TEXTE FOURNI:
Douleur d’isolement

Douleur d’isolement
Sunday 29 March 2009

Bonjour Madame Alice Miller
Bonjour Madame Brigitte O.

Cela fait peu de temps que j’ai pris connaissance de l’existence de votre site sur lequel vos lecteurs peuvent écrire. Je connais les travaux de Madame Alice Miller depuis 1991.
Merci madame Brigitte O. pour la conférence sur le site qui m’a donnée beaucoup d’informations.
Je suis un homme de 56 ans né en france issue de l’immigration italienne .
Mes progrès en matière de prise de conscience ont été lents.
J’ai entrepris il y a 9 mois une auto-thérapie. Au début il me semblait que je commençais enfin à ressentir, j’ai pu revivre certaines choses, l’ambiance dans le ventre de ma mère, la peur de papa était là. Il m’a souvent rappelé qu’en venant au monde le premier mai 1953 je lui avait fait manquer les allocations de naissance que le gouvernement versait aux parents avec un nouveau né, hors cet avantage destiné à favoriser le repeuplement de la france avait été abrogé par décret, la date limite d’application était le 30 avril 1953, mon père en était fort en colère . De plus le premier mai étant un jour férier il avait dû aller chercher la sage femme à pieds à cinq kilomètres de là…

Aujourd’hui il me semble que je n’avance plus dans mon auto-thérapie, je me demande ce qui bloque ? J’ai des symptômes d’agitation de confusion. Je ressens combien je me suis isolé dans ma vie, je me demande ce que signifie cet isolement, sans doute l’ai mis en place pour lutter contre la sensation même d’isolement qui m’était insupportable.
Enfant, à l’âge de cinq ans , j’ai fait un séjour de 14 mois en préventorium, il m’arrivait de passer la nuit dans une chambre seul. J’avais peur parfois, j’avais même peur de la veilleuse fichée dans un coin de la pièce, elle me terrifiait, alors pour me rassurer, je me levais et j’allais la toucher , de loin elle me terrrorisait. Je fais peut être pareil avec l’isolement.
Est ce que c’est une façon de nier la réalité ? Je me souviens avoir voulu mourrir au préventorium, je me suis réveillé un matin, le soleil brillait sur le feuillage des arbres, tout était paisible.. mais sans doute j’étais “coupé” tout était à distance..
Aujourd’hui recontacter ma réalité me fait souffrir, souffrir de me rappeler ce que fut hier, souffrir de constater combien j’ai oublié ma vie. Souvent je me suis senti vieux dans ma vie, c’est peut cette sensation qui me rapelle le temps qui passe , mais sans doute parce que j’ai tendance à vouloir l’oublier, parce que je ne sais pas vivre avec la réalité.

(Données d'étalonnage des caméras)
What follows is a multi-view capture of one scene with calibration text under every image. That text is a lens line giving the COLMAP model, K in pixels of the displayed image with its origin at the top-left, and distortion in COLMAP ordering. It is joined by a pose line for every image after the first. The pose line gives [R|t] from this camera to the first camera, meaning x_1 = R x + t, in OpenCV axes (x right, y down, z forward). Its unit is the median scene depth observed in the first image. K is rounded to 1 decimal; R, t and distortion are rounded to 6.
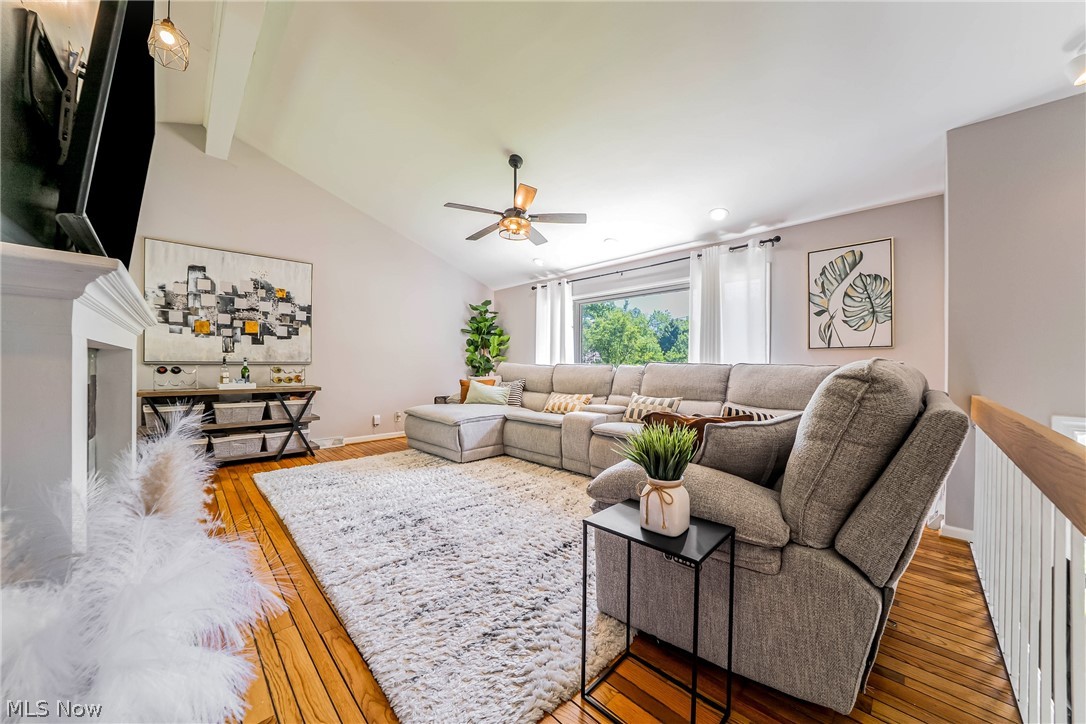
lens RADIAL K [[376.8, 0, 543.1], [0, 376.8, 366.3], [0, 0, 1]] dist [-0.024518, 0.002143]
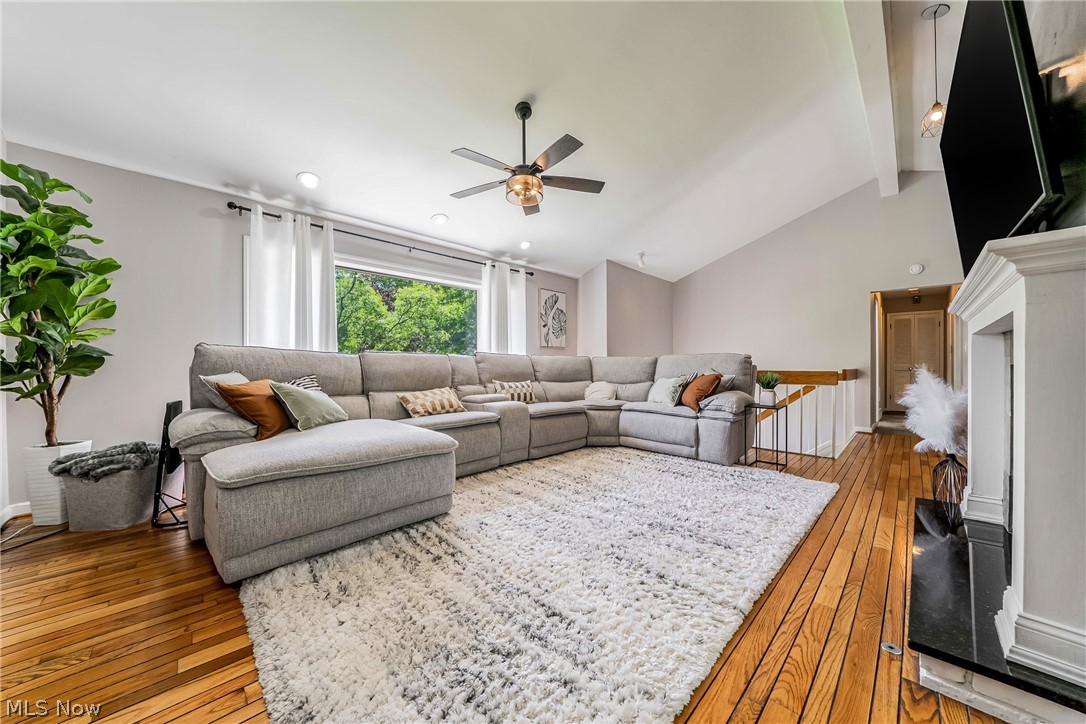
lens RADIAL K [[376.8, 0, 539.3], [0, 376.8, 365.8], [0, 0, 1]] dist [-0.024518, 0.002143]
pose [[0.001906, -0.013638, 0.999905, -0.825903], [-0.002437, 0.999904, 0.013642, 0.013161], [-0.999995, -0.002463, 0.001872, 0.858619]]
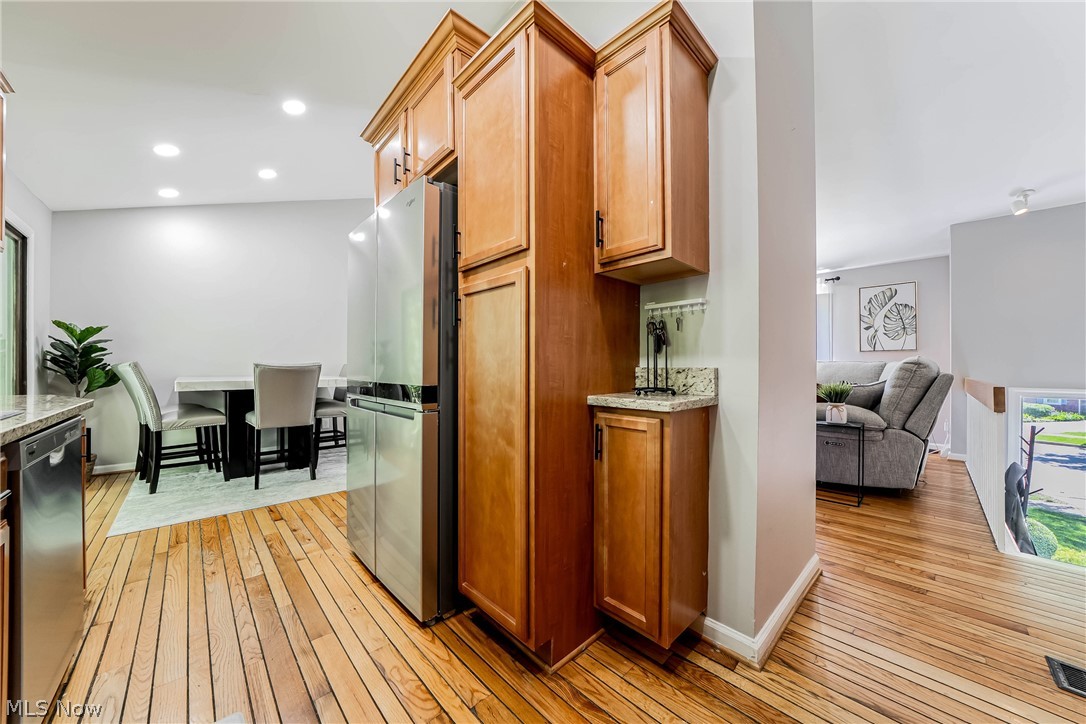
lens RADIAL K [[376.8, 0, 544.9], [0, 376.8, 369.4], [0, 0, 1]] dist [-0.024518, 0.002143]
pose [[0.999899, -0.005892, -0.012904, -0.472102], [0.005861, 0.999980, -0.002453, 0.018495], [0.012918, 0.002377, 0.999914, -0.449813]]
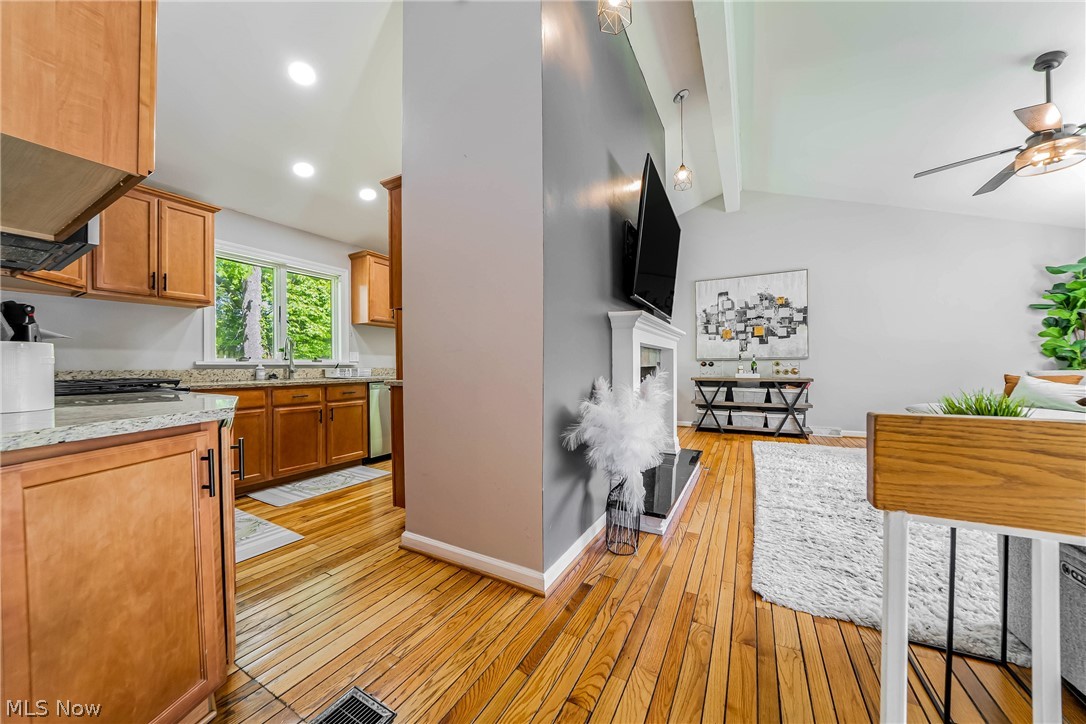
lens RADIAL K [[376.8, 0, 549.9], [0, 376.8, 371.7], [0, 0, 1]] dist [-0.024518, 0.002143]
pose [[0.303404, 0.003243, -0.952856, 0.254457], [0.006611, 0.999963, 0.005508, 0.026488], [0.952839, -0.007970, 0.303371, -0.095989]]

CONSIGNE: Reproduisez mot pour mot, dans le texte sur la douleur d'isolement, tout ce qui va de « Bonjour Madame Alice » jusqu'à « l’immigration italienne . ».

RÉPONSE:
Bonjour Madame Alice Miller
Bonjour Madame Brigitte O.

Cela fait peu de temps que j’ai pris connaissance de l’existence de votre site sur lequel vos lecteurs peuvent écrire. Je connais les travaux de Madame Alice Miller depuis 1991.
Merci madame Brigitte O. pour la conférence sur le site qui m’a donnée beaucoup d’informations.
Je suis un homme de 56 ans né en france issue de l’immigration italienne .